The system's full passphrase list is available as your puzzle input. How many passphrases are valid?

In [25]:
from collections import Counter
import numpy as np

In [6]:
with open('day4_input.txt') as f:
    data = f.read().split("\n")
data[:4]

['una bokpr ftz ryw nau yknf fguaczl anu',
 'tvay wvco bcoblpt fwzg sfsys zvuqll mcbhwz ovcw fgdy',
 'ynsocz vid rfmsy essqt fpbjvvq sldje qfpvjvb',
 'yvh nxc kla vhy vkbq cxfzgr']

pythons [Counter](https://docs.python.org/3/library/collections.html) makes this a cinch:

In [27]:
[Counter(line.split()).most_common(1)[0][1] == 1 for line in data if len(line) > 0].count(True)

477

Or I can use sum, since True evaluates to 1 and False to 0:

In [28]:
sum([Counter(line.split()).most_common(1)[0][1] == 1 for line in data if len(line) > 0])

477

And that was pretty straigtforward! Though there should be a faster way to do this - Counter evaluates the entire sentence, and we can stop looking at a sentence soon as a duplicate is found.

## --- Part Two ---

For added security, yet another system policy has been put in place. Now, a valid passphrase must contain no two words that are anagrams of each other - that is, a passphrase is invalid if any word's letters can be rearranged to form any other word in the passphrase.

For example:

abcde fghij is a valid passphrase.
abcde xyz ecdab is not valid - the letters from the third word can be rearranged to form the first word.
a ab abc abd abf abj is a valid passphrase, because all letters need to be used when forming another word.
iiii oiii ooii oooi oooo is valid.
oiii ioii iioi iiio is not valid - any of these words can be rearranged to form any other word.
Under this new system policy, how many passphrases are valid?

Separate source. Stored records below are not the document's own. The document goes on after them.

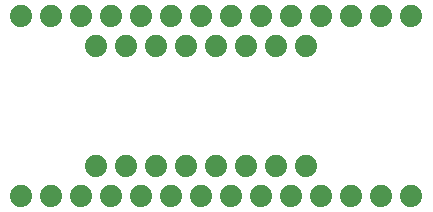
<source format=gbs>
G04 #@! TF.FileFunction,Soldermask,Bot*
%FSLAX46Y46*%
G04 Gerber Fmt 4.6, Leading zero omitted, Abs format (unit mm)*
G04 Created by KiCad (PCBNEW 4.0.1-3.201512221402+6198~38~ubuntu14.04.1-stable) date Wed 17 Aug 2016 03:48:48 PM PDT*
%MOMM*%
G01*
G04 APERTURE LIST*
%ADD10C,0.100000*%
%ADD11C,1.879600*%
G04 APERTURE END LIST*
D10*
D11*
X119126000Y-90932000D03*
X121666000Y-90932000D03*
X124206000Y-90932000D03*
X126746000Y-90932000D03*
X129286000Y-90932000D03*
X131826000Y-90932000D03*
X134366000Y-90932000D03*
X136906000Y-90932000D03*
X139446000Y-90932000D03*
X141986000Y-90932000D03*
X144526000Y-90932000D03*
X147066000Y-90932000D03*
X149606000Y-90932000D03*
X152146000Y-90932000D03*
X152146000Y-75692000D03*
X144526000Y-75692000D03*
X124206000Y-75692000D03*
X139446000Y-75692000D03*
X141986000Y-75692000D03*
X121666000Y-75692000D03*
X129286000Y-75692000D03*
X119126000Y-75692000D03*
X131826000Y-75692000D03*
X134366000Y-75692000D03*
X136906000Y-75692000D03*
X126746000Y-75692000D03*
X149606000Y-75692000D03*
X147066000Y-75692000D03*
X143256000Y-88392000D03*
X140716000Y-88392000D03*
X138176000Y-88392000D03*
X135636000Y-88392000D03*
X133096000Y-88392000D03*
X130556000Y-88392000D03*
X128016000Y-88392000D03*
X125476000Y-88392000D03*
X125476000Y-78232000D03*
X128016000Y-78232000D03*
X130556000Y-78232000D03*
X133096000Y-78232000D03*
X135636000Y-78232000D03*
X138176000Y-78232000D03*
X140716000Y-78232000D03*
X143256000Y-78232000D03*
M02*

</source>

First, we need a function to check if two words are anagrams of each another. Again, the Counter class makes this easy:

In [32]:
def is_anagram(x, y):
    '''returns true if the two words are anagrams of each other'''
    return Counter(x) == Counter(y)
    
is_anagram("abcde", "ecdab")

True

Now for a given sentence, we need to go compare each word against every other word in the dictionary. [itertools](https://docs.python.org/3/library/itertools.html) to the rescue:

In [40]:
from itertools import combinations
for x,y in combinations("abcde xyz ecdab".split(), 2):
    print(x,y)

abcde xyz
abcde ecdab
xyz ecdab


In [50]:
def check_anagrams(line):
    """takes in a line, returns True if no word is an anagram of another word
    false if an anagram is found"""
    for x, y in combinations(line.split(), 2):
        if is_anagram(x,y):
            return False
    return True
    
check_anagrams("abcde fghij"), check_anagrams("abcde xyz ecdab")

(True, False)

In [51]:
sum([check_anagrams(line) for line in data if len(line)>0])

167

Done! I could do this without using collections or itertools, but that would just make this significantly more verbose, without any gain in speed that I can think of.